Psittacosis is a zoonotic disease and can be fatal in birds and people, and is something every bird owner should be knowledgeable of.
Health officials in Georgia, Minnesota and Washington reported a possible psittacosis, also known as avian chlamydiophilosis (a zoonotic infectious disease caused by the bacterium Chlamydiophila psittaci), outbreak in cockatiels at three national pet store chains, including some Petsmart stores, a single Petland store and a Superpetz.
Petsmart reported that it temporarily suspended bird sales at some locations after random testing revealed some cockatiels had the disease. Petsmart said all of the infected birds came from the same vendor, and it believes the birds were exposed to the bacteria prior to their arrival to its stores.
"A small percentage of cockatiels tested positive for being exposed or infected with psittacosis," Petsmart said. "As a precautionary measure, we have voluntarily and temporarily suspended sales of birds at all of our stores supplied by this vendor while we preventatively treat them."
Neither Superpetz nor Petland immediately issued statements.
Efforts to contact the stores’ corporate offices have not yet been successful. Some are closed due to the holidays.
Although Petsmart did not specify which of its stores were affected, health officials in Washington, Minnesota and Georgia said some of its pet stores might have received cockatiels from the suspected supplier.
Georgia’s Department of Agriculture said last Friday, December 28, 2007, that it quarantined all Petsmart stores in the state and a Superpetz store in Martinez, Ga., due to psittacosis.
“We have had two confirmed cases of psittacosis at Petsmart stores in Hiram and Woodstock,” said Commissioner of Agriculture, Tommy Irvin.
Psittacosis was also found at the dealer – Preferred Birds of Milton, Fla., – who supplied the infected birds to the pet stores, Irvin said.
“Petsmart had already begun a quarantine, but the quarantine did not meet all state requirements,” Irvin said. “We are requiring Petsmart and Superpetz to move the birds away from the public and to begin using medicated feed to treat the birds.”
The quarantine, which applies only to birds and not other animals, will last 45 days or until the state veterinarian approves its release, Irvin said.
The Washington State Health Department said about 20 Petsmart stores in its state received birds from a “national distributor” where the cockatiels with psittacosis may have originated. The department says the stores are spread among 11 Washington counties: Benton, Clark, King, Kitsap, Pierce, Skagit, Snohomish, Spokane, Thurston, Whatcom and Yakima.
“There have been no reports of people in our state contracting the human form of the disease,” the health department said.
In Minnesota, officials from the Department of Health said “the birds may be infected with the bacterium that causes this illness if they were purchased from Petland Shakopee since it opened on November 10, or from Minnesota Petsmart stores since October 1.” It is also “investigating illnesses in pet store workers to see if they have psittacosis,” although it said, to date, no customers who purchased their birds at the stores have reported to have been ill.
Minnesota officials are asking anyone who purchased birds from one of the affected stores that is also exhibiting psittacosis symptoms to call 651-201-5414 during normal business hours.
The day after Christmas, Petsmart issued a letter to anyone who may have purchased a cockatiel or other bird from an affected store on or after Oct. 3, 2007, warning them of the potential for exposure to the zoonotic disease. In some cases, this disease can prove fatal in both parrots and humans but is generally treatable by a dose of antibiotics.
"While we don't believe there is any cause for alarm, we want you to be aware of this possibility," David Kless, the Pet Care Operations manager, wrote.
Petsmart provided a fact sheet on the disease to customers who may have purchased an affected bird. The fact sheet is also available on its website.

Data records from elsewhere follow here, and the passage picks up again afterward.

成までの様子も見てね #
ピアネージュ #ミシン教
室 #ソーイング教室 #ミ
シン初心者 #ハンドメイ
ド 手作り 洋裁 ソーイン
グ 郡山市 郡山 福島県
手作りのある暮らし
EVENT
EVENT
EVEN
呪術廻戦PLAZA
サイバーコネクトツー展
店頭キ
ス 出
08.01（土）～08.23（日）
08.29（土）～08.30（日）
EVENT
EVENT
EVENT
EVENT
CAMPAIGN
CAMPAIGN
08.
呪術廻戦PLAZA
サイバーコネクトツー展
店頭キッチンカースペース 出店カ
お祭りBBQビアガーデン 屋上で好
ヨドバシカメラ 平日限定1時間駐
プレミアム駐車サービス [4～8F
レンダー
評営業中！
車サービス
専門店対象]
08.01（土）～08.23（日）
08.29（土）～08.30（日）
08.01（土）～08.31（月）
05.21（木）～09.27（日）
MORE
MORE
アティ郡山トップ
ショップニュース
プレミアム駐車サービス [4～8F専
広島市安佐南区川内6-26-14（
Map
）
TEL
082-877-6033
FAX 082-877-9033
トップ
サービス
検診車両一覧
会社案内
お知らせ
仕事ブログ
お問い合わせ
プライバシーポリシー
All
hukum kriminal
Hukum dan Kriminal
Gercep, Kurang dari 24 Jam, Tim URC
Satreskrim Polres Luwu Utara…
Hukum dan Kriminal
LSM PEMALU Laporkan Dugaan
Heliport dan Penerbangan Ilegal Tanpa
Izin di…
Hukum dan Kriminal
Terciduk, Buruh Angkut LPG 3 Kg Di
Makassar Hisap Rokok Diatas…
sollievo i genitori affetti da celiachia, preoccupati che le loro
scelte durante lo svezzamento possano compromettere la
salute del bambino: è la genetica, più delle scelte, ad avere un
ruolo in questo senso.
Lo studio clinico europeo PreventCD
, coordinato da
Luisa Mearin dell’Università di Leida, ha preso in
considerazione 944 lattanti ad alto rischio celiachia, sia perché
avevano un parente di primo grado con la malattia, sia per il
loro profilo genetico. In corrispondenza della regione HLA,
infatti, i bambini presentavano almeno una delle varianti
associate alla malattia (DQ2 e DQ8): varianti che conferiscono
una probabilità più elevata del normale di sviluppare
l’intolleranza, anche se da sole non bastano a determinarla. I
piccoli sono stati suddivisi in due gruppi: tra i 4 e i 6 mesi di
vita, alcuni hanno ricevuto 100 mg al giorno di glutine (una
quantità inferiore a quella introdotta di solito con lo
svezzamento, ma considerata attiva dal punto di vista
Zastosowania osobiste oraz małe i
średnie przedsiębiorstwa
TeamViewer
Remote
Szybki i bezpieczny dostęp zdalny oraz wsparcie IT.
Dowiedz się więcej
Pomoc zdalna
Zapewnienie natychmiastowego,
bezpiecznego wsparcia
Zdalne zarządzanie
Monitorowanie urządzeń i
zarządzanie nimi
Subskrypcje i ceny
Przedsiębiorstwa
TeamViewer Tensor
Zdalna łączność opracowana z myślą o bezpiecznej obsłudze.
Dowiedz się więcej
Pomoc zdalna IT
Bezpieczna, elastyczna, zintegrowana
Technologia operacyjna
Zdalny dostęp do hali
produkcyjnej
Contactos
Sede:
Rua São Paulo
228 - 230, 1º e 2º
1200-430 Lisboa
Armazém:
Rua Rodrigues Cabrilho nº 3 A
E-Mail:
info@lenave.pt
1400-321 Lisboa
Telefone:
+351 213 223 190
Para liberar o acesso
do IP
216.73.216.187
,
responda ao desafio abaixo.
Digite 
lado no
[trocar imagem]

In humans, psittacosis can affect the respiratory system causing flu-like symptoms, such as fever, headaches, nausea and fatigue. Infected birds might appear depressed or lethargic. They might eat and groom less or exhibit nasal discharge, breathing difficulties, and diarrhea or weight loss. It spreads when a person or bird inhales or ingests contaminated fecal dust or matter. Symptoms can appear within a few days or a few weeks after exposure to the bacteria.

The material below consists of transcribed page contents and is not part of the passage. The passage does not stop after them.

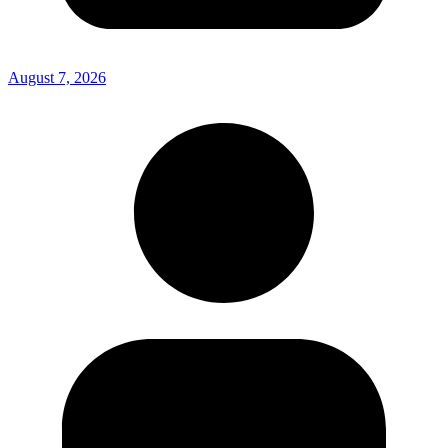
August 7, 2026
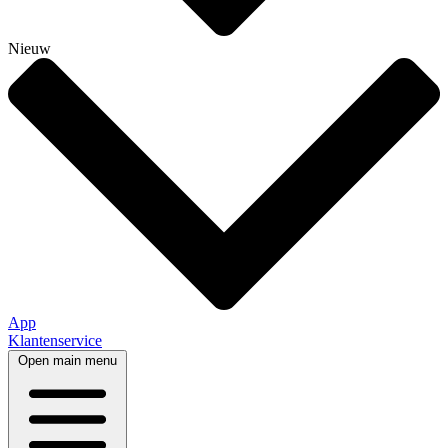
Nieuw
App
Klantenservice
Open main menu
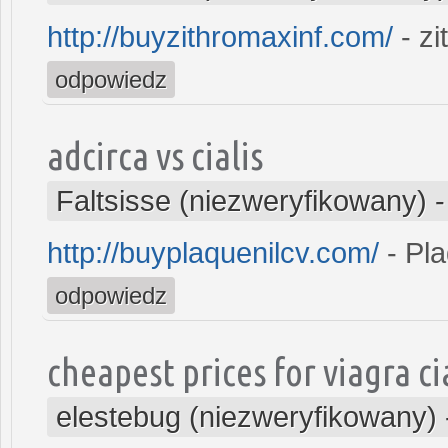
http://buyzithromaxinf.com/
- z
odpowiedz
adcirca vs cialis
Faltsisse (niezweryfikowany)
http://buyplaquenilcv.com/
- Pla
odpowiedz
cheapest prices for viagra cia
elestebug (niezweryfikowany)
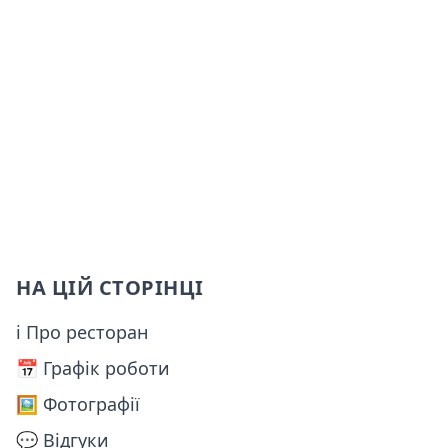
НА ЦІЙ СТОРІНЦІ
ℹ Про ресторан
📅️ Графік роботи
🖼️ Фотографії
💬 Відгуки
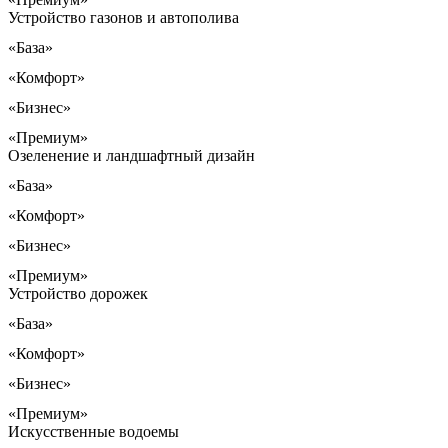
Устройство газонов и автополива
«База»
«Комфорт»
«Бизнес»
«Премиум»
Озеленение и ландшафтный дизайн
«База»
«Комфорт»
«Бизнес»
«Премиум»
Устройство дорожек
«База»
«Комфорт»
«Бизнес»
«Премиум»
Искусственные водоемы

Treatment for a large flock often includes adding a water-soluble version of the antibiotic doxycycline to the birds' water dishes and possibly administering an anti-fungal to handle secondary infections. Medicated food, such as seed, can also be used. A single bird might receive a daily oral version of the drug or weekly injection by its veterinarian.

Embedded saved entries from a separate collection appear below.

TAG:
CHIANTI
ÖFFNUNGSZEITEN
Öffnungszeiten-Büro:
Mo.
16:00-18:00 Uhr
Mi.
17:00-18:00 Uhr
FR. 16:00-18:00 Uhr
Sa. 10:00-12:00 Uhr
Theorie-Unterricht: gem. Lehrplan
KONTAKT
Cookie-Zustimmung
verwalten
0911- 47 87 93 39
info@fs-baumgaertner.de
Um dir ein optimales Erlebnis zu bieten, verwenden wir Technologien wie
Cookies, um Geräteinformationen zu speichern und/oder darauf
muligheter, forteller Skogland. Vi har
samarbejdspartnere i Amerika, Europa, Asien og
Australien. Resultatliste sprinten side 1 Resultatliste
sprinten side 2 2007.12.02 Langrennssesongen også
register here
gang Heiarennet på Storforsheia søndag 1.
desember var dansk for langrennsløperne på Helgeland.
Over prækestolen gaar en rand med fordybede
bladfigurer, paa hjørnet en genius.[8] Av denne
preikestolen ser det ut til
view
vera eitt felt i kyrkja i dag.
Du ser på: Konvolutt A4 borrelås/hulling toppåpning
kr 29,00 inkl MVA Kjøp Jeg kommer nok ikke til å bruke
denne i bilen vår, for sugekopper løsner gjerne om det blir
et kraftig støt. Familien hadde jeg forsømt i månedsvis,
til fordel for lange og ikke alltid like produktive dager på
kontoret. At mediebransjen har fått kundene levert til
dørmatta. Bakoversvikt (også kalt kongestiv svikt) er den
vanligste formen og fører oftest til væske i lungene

In its letter to customers, Petsmart encouraged new bird owners to seek veterinary advice if their bird was exhibiting any signs of psittacosis. It also offered compensation under some circumstances.
"If your veterinarian feels it necessary to test your bird for psittacosis, our corporate veterinarians will review your bird's health records and are authorized to reimburse you reasonable and customary fees associated with testing and treatment of psittacosis," Kless wrote.
Petsmart customers with concerns may contact its customer service line at 800-738-1385, ext. 2518.